2 balls with a mass of 100kg are at a distance of 5m from one another, how many electrons need to be moved from one to the other in order to balance the gravitational force by an electric force,

from what i understand, we have 2 neutral balls of the same mass, and i need to find out how much electric charge is needed to balance one of these balls with mg, i suppose the other is attached to the ceiling or something to prevent it from falling.

whatever the ones charge is the others will be its negative

mg=[k(q1*q2)]/r^2
since q1 and q2 are the same
mg=[k(q^2)]/r^2
q^2=(mg)(r^2/k)
q=[(mg)(r^2/k)]^0.5

q^2=[(100*9.8)(25/9*10^9)]=2.72*10^-6
q=1.65*10^-3 c

now q is the charge of the balls, positive and negative,
what i must do now is divide my total charge by the charge of a single electron (1.6*10^-19) and ill get the amount of electrons, only this doesnt seem to be working for me, where have i gone wrong??
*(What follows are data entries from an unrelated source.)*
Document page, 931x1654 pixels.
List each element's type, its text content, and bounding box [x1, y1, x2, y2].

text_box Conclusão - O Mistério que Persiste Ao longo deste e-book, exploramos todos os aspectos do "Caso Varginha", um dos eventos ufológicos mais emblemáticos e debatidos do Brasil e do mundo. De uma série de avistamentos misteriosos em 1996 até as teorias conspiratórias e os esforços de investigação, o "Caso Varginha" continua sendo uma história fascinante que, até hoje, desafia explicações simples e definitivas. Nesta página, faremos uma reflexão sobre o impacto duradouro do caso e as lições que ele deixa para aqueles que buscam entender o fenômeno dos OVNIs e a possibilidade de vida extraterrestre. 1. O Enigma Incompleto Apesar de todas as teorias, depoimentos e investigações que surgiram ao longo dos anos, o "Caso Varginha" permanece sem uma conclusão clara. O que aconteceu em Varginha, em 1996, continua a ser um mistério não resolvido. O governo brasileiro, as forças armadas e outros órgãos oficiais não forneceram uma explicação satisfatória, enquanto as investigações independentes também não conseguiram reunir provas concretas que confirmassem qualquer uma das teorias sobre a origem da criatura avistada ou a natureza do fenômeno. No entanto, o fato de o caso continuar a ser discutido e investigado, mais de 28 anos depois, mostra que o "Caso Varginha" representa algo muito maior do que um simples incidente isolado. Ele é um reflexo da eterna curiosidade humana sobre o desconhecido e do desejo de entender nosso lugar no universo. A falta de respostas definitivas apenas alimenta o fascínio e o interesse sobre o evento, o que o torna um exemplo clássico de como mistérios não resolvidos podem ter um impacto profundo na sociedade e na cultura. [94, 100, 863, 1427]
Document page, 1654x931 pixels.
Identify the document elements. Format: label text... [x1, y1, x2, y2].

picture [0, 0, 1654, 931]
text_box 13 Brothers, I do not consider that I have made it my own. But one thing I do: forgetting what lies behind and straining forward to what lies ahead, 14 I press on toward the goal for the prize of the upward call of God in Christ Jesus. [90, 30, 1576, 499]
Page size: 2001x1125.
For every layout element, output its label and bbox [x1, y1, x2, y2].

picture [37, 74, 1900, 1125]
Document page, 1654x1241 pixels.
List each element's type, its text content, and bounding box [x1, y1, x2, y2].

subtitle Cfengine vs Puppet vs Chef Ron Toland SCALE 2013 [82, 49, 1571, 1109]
the final answer is 5.38*10^10 electrons

2. Aug 21, 2008

### Staff: Mentor

Are you sure about that wording? The gravitational force between them is attractive, and if you make one charged +q and one charged -q, that will also generate an attractive force. How can you balance two attractive forces. Maybe the question just asks how much charge has to be moved to make the two forces equal (but not opposite)?

3. Aug 21, 2008

### Dick

They don't want the electrical force to balance mg. Assume both of the balls are attached to the ceiling. They want the electrical force to cancel the gravitational force BETWEEN the balls. I.e. Gm*m/r^2.

4. Aug 21, 2008

### Staff: Mentor

Yeah, I wasn't referring to mg (that would be a huge charge!). But even just the attraction between the two balls isolated in space.... Seems like they would have to both have the same sign of excess charge, in order to generate a repulsive force. Sorry if I'm being dense here....

5. Aug 21, 2008

### Dick

Agreed. But I think the poster is picturing the problem as one ball suspending the other ball below it against the earth's gravity. In which case the signs are ok, but the poster is working with the wrong force.